» INSTRUCTIONS FOR THE TASK: Reproduce the passage of the article on COVID-19 and young people, starting with "Over 1 in 6" and going on through "become more prominent.".

» SELECTED EXTRACT:
12 Aug COVID 19: Now and Looking Forward – What This Means For Young People.
Written by Xavier Victor Kanu
Looking back to the beginning of the year 2020, there were a lot of expectations and planning. These have been dwarfed considerably by the pandemic which struck almost without warning. It left many governments and organizations to think outside the box on how to steer daily and economic activities with safety, while putting healthcare at utmost priority, so they can survive the times.
This year have seen the call for innovations at every sectors and levels, (at the highest point). Existing businesses have adapted their ways of operations and new businesses were started; many suffered great losses and some surprisedly saw gains.
Over 1 in 6 young people worldwide have stopped working since the start of the crisis, according to ILO. This disproportionate escalation of youth unemployment can only be attributed to the fact that young people are overrepresented in informal employment –77% of employed young people hold informal jobs worldwide – and in job sectors most at risk (ex. tourism, retail trades, personal services) from the COVID-19 shutdown. In light of these negative developments, the quality of jobs for young people will severely deteriorate and temporary contracts will become more prominent.
The COVID-19 outbreak has however triggered detrimental effects on the wellness and mental health of children and young people. The short-term quarantine measures and social distancing turn out to have greater psychological implications for the young population and contribute to exacerbating other household and individual circumstances: personal safety, prospects of job and income losses, medical conditions in the household, social connectedness or trust in other people and in institutions.
According to an OECD survey, more than half of young people express great concerns about their mental health. This requires immediate policy responses and long-term solutions to mitigate harm and proactively improve systems of support for young people and children. These measures may include: providing online resources; advice to general practitioners and youth workers; inclusive telemedicine consultations; and, overall, reinforcing resources for mental health services in the aftermath of the pandemic.
In all these, the role played by young people can not be overemphasized. According to a new UN plan to address COVID-19, young people are some of the most affected by the pandemic’s socio-economic impacts. Nevertheless, youth are also among the most active in global responses: Not only are they on the frontlines as health workers, but they are also advancing health and safety in their roles as researchers, activists, innovators, and communicators. As such, decision-makers must commit to ensuring youth voices are part of the solutions for a healthier, safer, and gender-equal world.
Young people today don’t only make up a larger portion of the global population but are also participating more in shaping social movements and discourses. As changemakers, young people can play a crucial role in ensuring that social agendas and developmental approaches are resilient, not only robust but also adaptable, as we look to a period of recovery in the wake of COVID-19. Being digital natives, young people can be pivotal in efforts to connect diverse communities and contexts, amplifying the voices of all people and share their lived realities in inclusive and respectful ways, and foster a greater understanding and empathy towards diverse needs and realities, contributing to a transformative framework for global development in the post-COVID era.

» EXCERPTED DATA:

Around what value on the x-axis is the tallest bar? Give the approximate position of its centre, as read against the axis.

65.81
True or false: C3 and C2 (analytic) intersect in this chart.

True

» RESPONSE FOR THIS EXERCISE:
Over 1 in 6 young people worldwide have stopped working since the start of the crisis, according to ILO. This disproportionate escalation of youth unemployment can only be attributed to the fact that young people are overrepresented in informal employment –77% of employed young people hold informal jobs worldwide – and in job sectors most at risk (ex. tourism, retail trades, personal services) from the COVID-19 shutdown. In light of these negative developments, the quality of jobs for young people will severely deteriorate and temporary contracts will become more prominent.